In the months between the first pictures of the 2023 Toyota Crown in the major auto media and the arrival of one in my driveway, my impression has been of a cartoonishly large sedan---practically on stilts. And that's not the case. Blame it on the camera angles, blame it on the optional black accents on the photo cars (incredibly, the worst offenders here seem to be Toyota's own photography) but the car just doesn't look like that in person---at least, if you're not lying on the ground.
I mean, I'll give you that the rear 3/4 view is a little hunchbacky---attributable to the way the belt line kicks up from the rear door handles on back, but seriously---the Crown looks better than most of its pictures---and hopefully, my photos show that. The Crown replaces the Avalon in Toyota's lineup. While the Avalon was always the "not-quite-a-Lexus", the Crown stakes out its own space---clearly belonging to the Toyota brand.
There are gasoline-powered Crowns, but our test vehicle is the 2023 Toyota Crown Limited, a hybrid. 236 combined system horsepower, with selectable drive modes and all-wheel drive. Zero to 60 happens in 7.6 seconds. EPA fuel economy estimates---42 mpg city/41 highway/41 combined. If you want to send your Crown hurtling through the air more quickly, Platinum models have Toyota's Hybrid Max, which boosts total power to 340 horses, cuts 0-60 runs to 5.7 seconds but slashes fuel economy to 29 city/32 highway.
The trunk looks cavernous, but it's actually a little less than a cubic foot smaller than the outgoing Avalon's. Still, at 15.2 cubic feet, and with fold-down rear seats, it's solid by current sedan standards.

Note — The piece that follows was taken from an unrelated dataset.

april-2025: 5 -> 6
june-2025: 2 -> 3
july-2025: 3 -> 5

The instrument panel layout is clean, simple but elegant and materials and craftsmanship live up to Toyota's high standards. The base price of the 2023 Toyota Crown Limited is $46,645 including destination, and there's a chunk of standard equipment in that price---LED auto on/off headlights, 19-inch alloy wheels, a panoramic fixed-glass roof, Toyota's comprehensive active safety suite, a 12.3-inch touchscreen with a JBL 11-speaker audio system and wireless smartphone charging.
Our tester did have a few extra cost options---$2,950 for the Advanced Technology Package, which upgrades the wheels to 21-inch, ten-spoke dark metallic alloys, plus a panoramic view monitor, and remote connect with digital key capability, $425 for the Supersonic Red paint, $165 for a side puddle lamp and $463 for the Preferred Accessory Package including all-weather floor mats. Total tab: $50,648.

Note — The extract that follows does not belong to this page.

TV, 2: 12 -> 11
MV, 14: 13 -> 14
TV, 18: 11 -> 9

And that might be a problem in terms of sales---topping $50k for a Toyota sedan that isn't even the most powerful version. I'm writing this the same week as the review of the VW Arteon, a logical competitor without a hybrid, but with 300 horsepower and an as-tested price two grand lower. On its own merits, the 2023 Crown is a satisfying sedan with the high-quality reputation of Toyota. And it's a hybrid. That matters a lot.